Albanian singer and songwriter

Aris Demaj (/sq/), known professionally as Killua, is an Albanian singer and songwriter.

== Life and career ==

=== Early life and career beginnings ===

Killua was born as Aris Demaj. He was born into an ethnic Albanian family. Demaj caught national attention in the Albanian-speaking Balkans in late 2021, upon the release of "Bageti e Bujqësi" as the lead single from his upcoming debut album, Metamorfoza. The single's title is derived from the poem of the same title written by Albanian poet Naim Frashëri in the 19th century. It peaked at number 2 on the Albanian Top 100 in early November 2021 and rose to number one a week later. Prior to its solo success, Demaj was featured on Albanian disc jockey Arnon's successful "Te molla" in August 2018. The Albanian-language song became a top 15 single in Albania and reached number 13 in the Commonwealth of Independent States.

== Discography ==

=== Albums ===
- Metamorfoza (TBA)

=== Singles ===

==== As lead artist ====

Title: Year; Peak chart positions; Album
ALB
"Ndjenja blu": 2017; —; Non-album single
"Llastic": 2018; —
"Jeni plak": —
"Kush je ti": —
"Kanget e pakendueme": 2021; —
"Bageti e Bujqësi": 1; Metamorfoza
"—" denotes a recording that did not chart or was not released in that territory.

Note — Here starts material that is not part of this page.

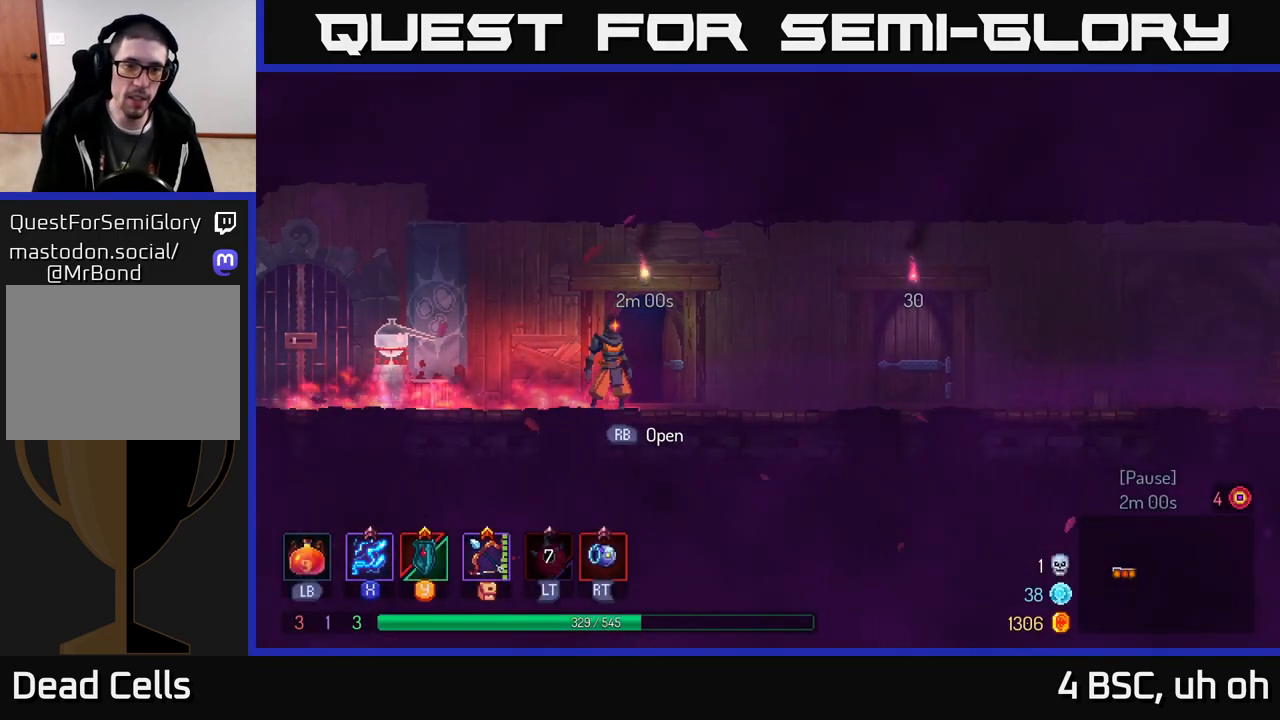
{"buttons": [], "left_stick": "center", "right_stick": "center", "events": [[100, "R1", "down"], [200, "R1", "up"], [267, "R1", "down"], [333, "R1", "up"]]}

==== As featured artist ====

Title: Year; Peak chart positions; Album
ALB: CIS
"Hajde dalim" (Sheila Haxhiraj featuring Killua): 2018; —; —; Non-album single
"Te molla" (Arnon featuring Killua): 15; 13
"Dhuratë prej saj" (Elgit Doda featuring Killua): 2019; —; —
"—" denotes a recording that did not chart or was not released in that territory.